Résumé de la décision
Dans le cadre d'une procédure engagée par Mme veuve B..., agissant en tant qu'ayant droit de M. A...B..., celle-ci avait demandé l'annulation d'une ordonnance du président du tribunal administratif de Toulon, une indemnisation pour préjudice moral ainsi que des troubles dans ses conditions d'existence, et la prise en charge de ses frais de justice par l'État. Par un mémoire enregistré le 26 avril 2017, Mme veuve B... a exprimé son intention de se désister de l'instance. La Cour a alors pris acte de ce désistement, considérant qu'il était pur et simple et qu'il ne suscitait aucune objection.
Arguments pertinents
1. Validité du désistement : La Cour a affirmé que le désistement de Mme veuve B... était "pur et simple", ce qui implique qu'elle renonce sans condition à son recours et à ses demandes, ce qui ne pose pas de problème juridique. La mise en œuvre de cette décision est conforme à l'article R. 222-1 du code de justice administrative, qui autorise les présidents de formation de jugement à donner acte des désistements.

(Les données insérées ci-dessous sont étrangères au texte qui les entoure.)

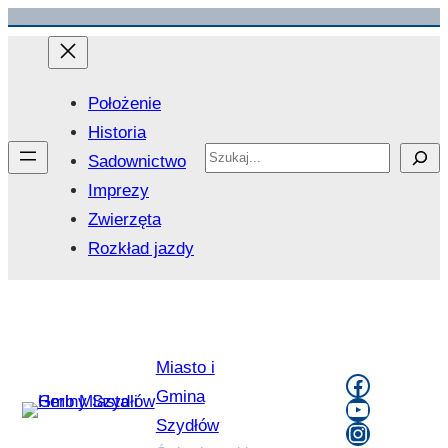
Przejdź
do
treści
Położenie
Historia
Search
Sadownictwo
Imprezy
Zwierzęta
Rozkład jazdy
Miasto i
Faceboo
Gmina
YouTube
Szydłów
Instagra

2. Absence d'objection : En déclarant qu'il n'existe "rien qui s'oppose" à ce désistement, la Cour a souligné l'absence de contestation ou de problème lié à ce retrait de l'instance.
Interprétations et citations légales
- Article R. 222-1 du code de justice administrative : Cet article prévoit que les présidents de formation de jugement peuvent donner acte des désistements. La décision de la Cour se fonde sur cette base légale pour accepter le désistement de Mme veuve B..., ce qui renforce la procédure de saisie de la Cour concernant les désistements.
- Rappel sur le désistement : Le désistement est une procédure dans laquelle une partie renonce à son action. En droit administratif, cela permet de simplifier les procédures judiciaires, surtout lorsqu'il n'y a plus d'intérêt à poursuivre.
La décision constitue ainsi un rappel de la possibilité pour les justiciables de se désister librement de leurs recours, tout en faisant partie intégrante de la gestion des instances au sein des juridictions administratives. Grâce à cet acte, la Cour veille également à ce qu'aucun procès sans objet ne soit poursuivi, évitant ainsi un encombrement judiciaire inutile.